Here is a simple example in case you want to log each action that is done in your cache (not really a good idea but well, that's simple todo as an example):

package customcache

import (
	"log"

	"github.com/eko/gocache/cache"
	"github.com/eko/gocache/store"
)

const LoggableType = "loggable"

type LoggableCache struct {
	cache cache.CacheInterface
}

func NewLoggable(cache cache.CacheInterface) *LoggableCache {
	return &LoggableCache{
		cache: cache,
	}
}

func (c *LoggableCache) Get(key interface{}) (interface{}, error) {
	log.Print("Get some data...")
	return c.cache.Get(key)
}

func (c *LoggableCache) Set(key, object interface{}, options *store.Options) error {
	log.Print("Set some data...")
	return c.cache.Set(key, object, options)
}

func (c *LoggableCache) Delete(key interface{}) error {
	log.Print("Delete some data...")
	return c.cache.Delete(key)
}

func (c *LoggableCache) Invalidate(options store.InvalidateOptions) error {
	log.Print("Invalidate some data...")
	return c.cache.Invalidate(options)
}

func (c *LoggableCache) Clear() error {
	log.Print("Clear some data...")
	return c.cache.Clear()
}

func (c *LoggableCache) GetType() string {
	return LoggableType
}

In a same way, you can also implement a custom storage.

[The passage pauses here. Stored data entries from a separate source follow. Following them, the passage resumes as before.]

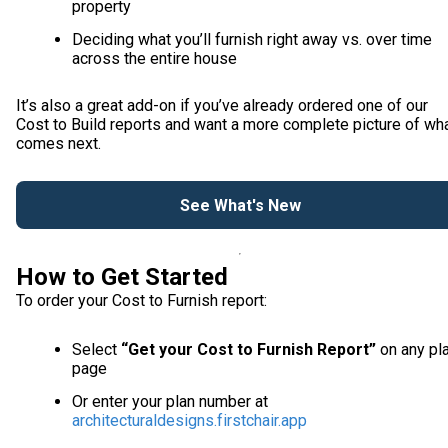
property
Deciding what you’ll furnish right away vs. over time
across the entire house
It’s also a great add-on if you’ve already ordered one of our
Cost to Build reports and want a more complete picture of wh
comes next.
See What's New
How to Get Started
To order your Cost to Furnish report:
Select
“Get your Cost to Furnish Report”
on any pl
page
Or enter your plan number at
architecturaldesigns.firstchair.app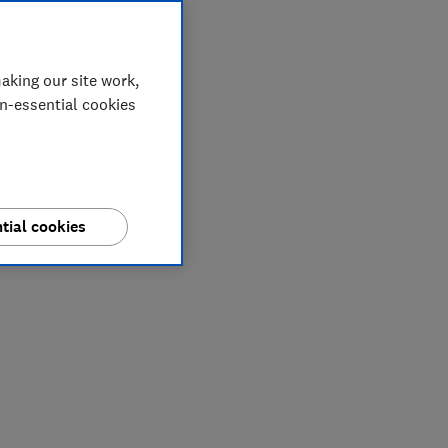
aking our site work,
on-essential cookies
tial cookies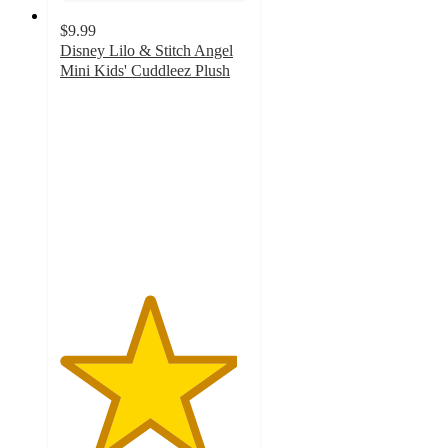
$9.99
Disney Lilo & Stitch Angel
Mini Kids' Cuddleez Plush
4.7
out
of
5
stars
with
83
ratings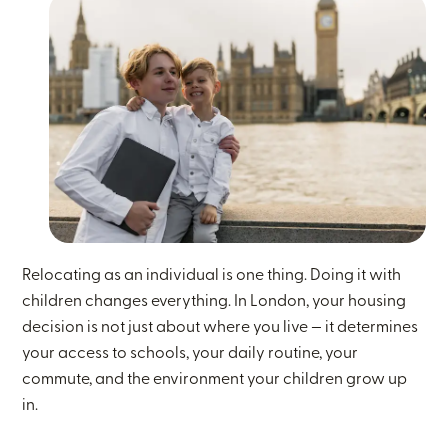
Relocating as an individual is one thing. Doing it with
children changes everything. In London, your housing
decision is not just about where you live — it determines
your access to schools, your daily routine, your
commute, and the environment your children grow up
in.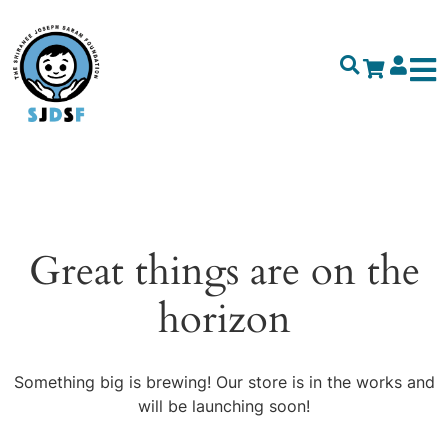
Great things are on the
horizon
Something big is brewing! Our store is in the works and
will be launching soon!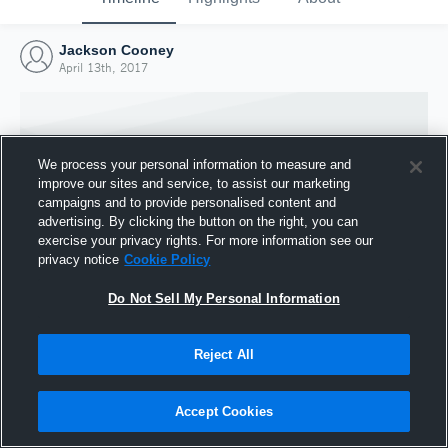
Jackson Cooney
April 13th, 2017
We process your personal information to measure and
improve our sites and service, to assist our marketing
campaigns and to provide personalised content and
advertising. By clicking the button on the right, you can
exercise your privacy rights. For more information see our
privacy notice
Cookie Policy
Do Not Sell My Personal Information
Joined Hudl
Reject All
13 April 2017
Accept Cookies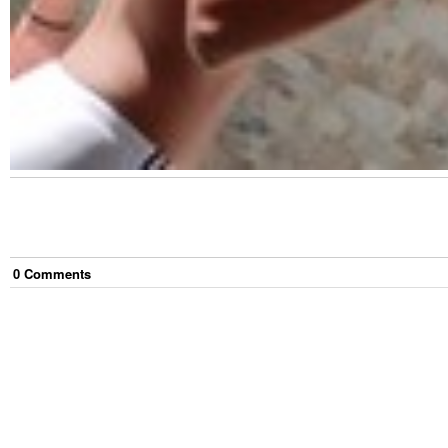
0
Comment
s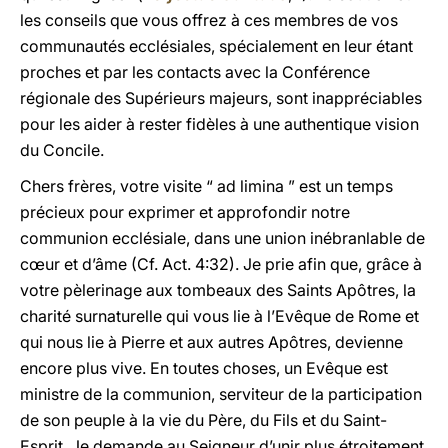
les conseils que vous offrez à ces membres de vos
communautés ecclésiales, spécialement en leur étant
proches et par les contacts avec la Conférence
régionale des Supérieurs majeurs, sont inappréciables
pour les aider à rester fidèles à une authentique vision
du Concile.
Chers frères, votre visite “ ad limina ” est un temps
précieux pour exprimer et approfondir notre
communion ecclésiale, dans une union inébranlable de
cœur et d’âme (Cf. Act. 4:32). Je prie afin que, grâce à
votre pèlerinage aux tombeaux des Saints Apôtres, la
charité surnaturelle qui vous lie à l’Evêque de Rome et
qui nous lie à Pierre et aux autres Apôtres, devienne
encore plus vive. En toutes choses, un Evêque est
ministre de la communion, serviteur de la participation
de son peuple à la vie du Père, du Fils et du Saint-
Esprit. Je demande au Seigneur d’unir plus étroitement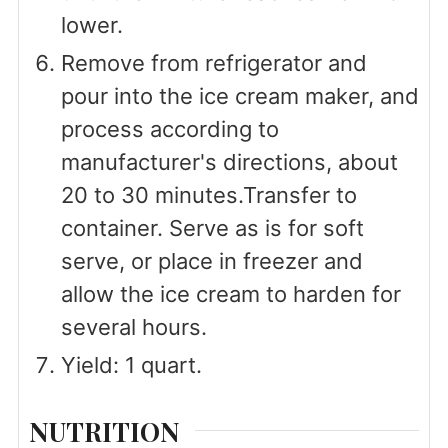
lower.
Remove from refrigerator and
pour into the ice cream maker, and
process according to
manufacturer's directions, about
20 to 30 minutes.Transfer to
container. Serve as is for soft
serve, or place in freezer and
allow the ice cream to harden for
several hours.
Yield: 1 quart.
NUTRITION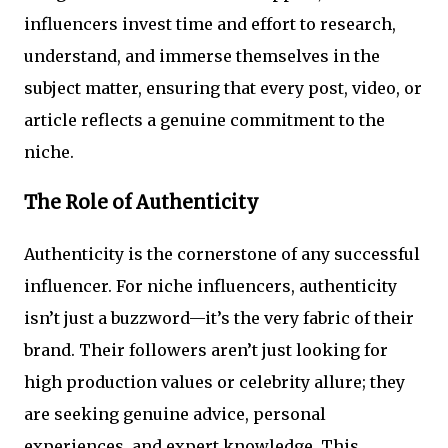
influencers invest time and effort to research,
understand, and immerse themselves in the
subject matter, ensuring that every post, video, or
article reflects a genuine commitment to the
niche.
The Role of Authenticity
Authenticity is the cornerstone of any successful
influencer. For niche influencers, authenticity
isn’t just a buzzword—it’s the very fabric of their
brand. Their followers aren’t just looking for
high production values or celebrity allure; they
are seeking genuine advice, personal
experiences, and expert knowledge. This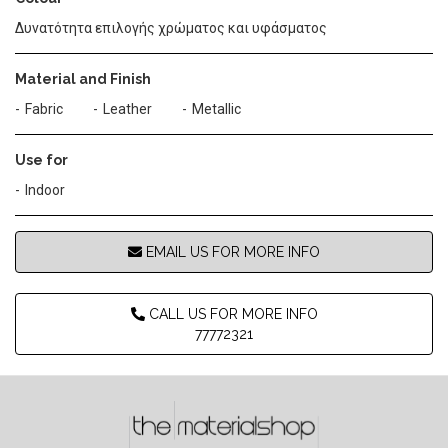
Δυνατότητα επιλογής χρώματος και υφάσματος
Material and Finish
Fabric
Leather
Metallic
Use for
Indoor
EMAIL US FOR MORE INFO
CALL US FOR MORE INFO
77772321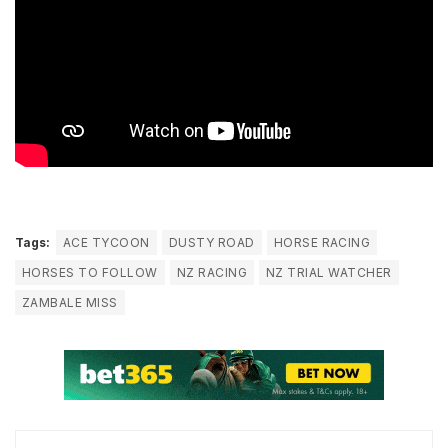
Tags:
ACE TYCOON
DUSTY ROAD
HORSE RACING
HORSES TO FOLLOW
NZ RACING
NZ TRIAL WATCHER
ZAMBALE MISS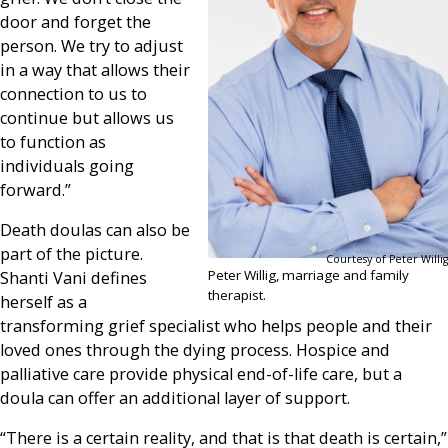
door and forget the
person. We try to adjust
in a way that allows their
connection to us to
continue but allows us
to function as
individuals going
forward.”
Death doulas can also be
part of the picture.
Courtesy of Peter Willig
Peter Willig, marriage and family
Shanti Vani defines
therapist.
herself as a
transforming grief specialist who helps people and their
loved ones through the dying process. Hospice and
palliative care provide physical end-of-life care, but a
doula can offer an additional layer of support.
“There is a certain reality, and that is that death is certain,”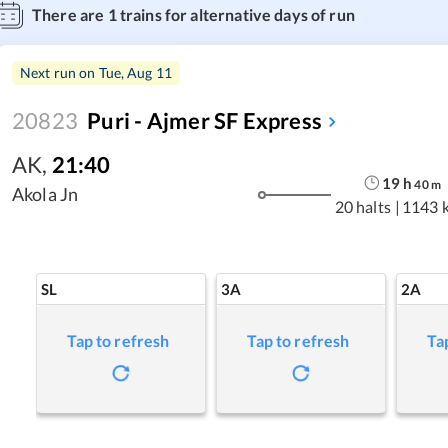
There are
1
trains for alternative days of run
Next run on
Tue, Aug 11
20823
Puri - Ajmer SF Express
AK
,
21:40
19
h
40
m
Akola Jn
20 halts
|
1143 
SL
3A
2A
Tap to refresh
Tap to refresh
Ta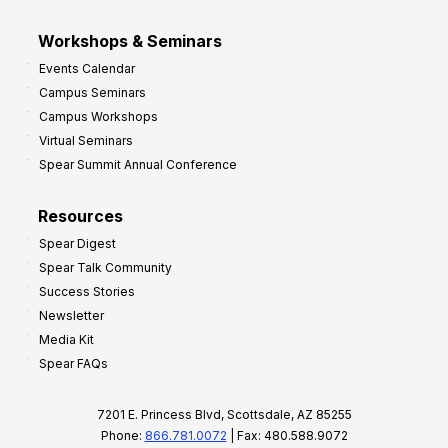
Workshops & Seminars
Events Calendar
Campus Seminars
Campus Workshops
Virtual Seminars
Spear Summit Annual Conference
Resources
Spear Digest
Spear Talk Community
Success Stories
Newsletter
Media Kit
Spear FAQs
7201 E. Princess Blvd, Scottsdale, AZ 85255
Phone:
866.781.0072
| Fax: 480.588.9072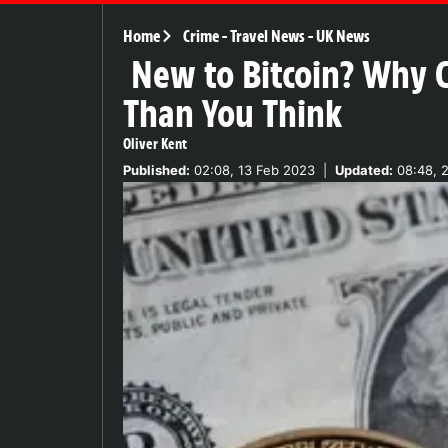
Home
Crime
-
Travel News
-
UK News
New to Bitcoin? Why C
Than You Think
Oliver Kent
Published:
02:08, 13 Feb 2023
|
Updated:
08:48, 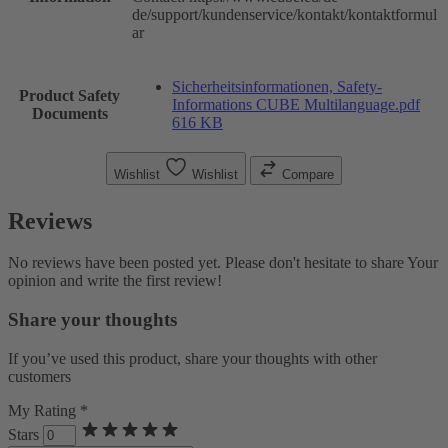
de/support/kundenservice/kontakt/kontaktformul
ar
Sicherheitsinformationen, Safety-
Product Safety
Informations CUBE Multilanguage.pdf
Documents
616 KB
Wishlist
Wishlist
Compare
Reviews
No reviews have been posted yet. Please don't hesitate to share Your
opinion and write the first review!
Share your thoughts
If you’ve used this product, share your thoughts with other
customers
My Rating *
Stars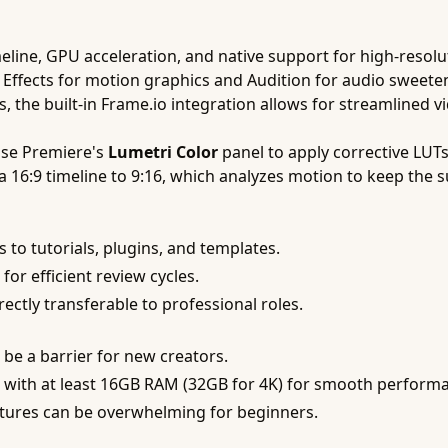
meline, GPU acceleration, and native support for high-resol
ter Effects for motion graphics and Audition for audio sweet
, the built-in Frame.io integration allows for streamlined 
use Premiere's
Lumetri Color
panel to apply corrective LUTs
 16:9 timeline to 9:16, which analyzes motion to keep the s
 to tutorials, plugins, and templates.
 for efficient review cycles.
rectly transferable to professional roles.
be a barrier for new creators.
with at least 16GB RAM (32GB for 4K) for smooth perform
tures can be overwhelming for beginners.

If you think other people can benefit your cache or storage implementation, please do not hesitate to open a pull request and contribute directly on the project so we could discuss your idea together and bring a more powerful cache library.

Conclusion

By writing this library, I also try to improve the Go community tools to help build better softwares.

I hope you enjoyed this post and I would be happy to discuss about your needs or special use cases if you have some.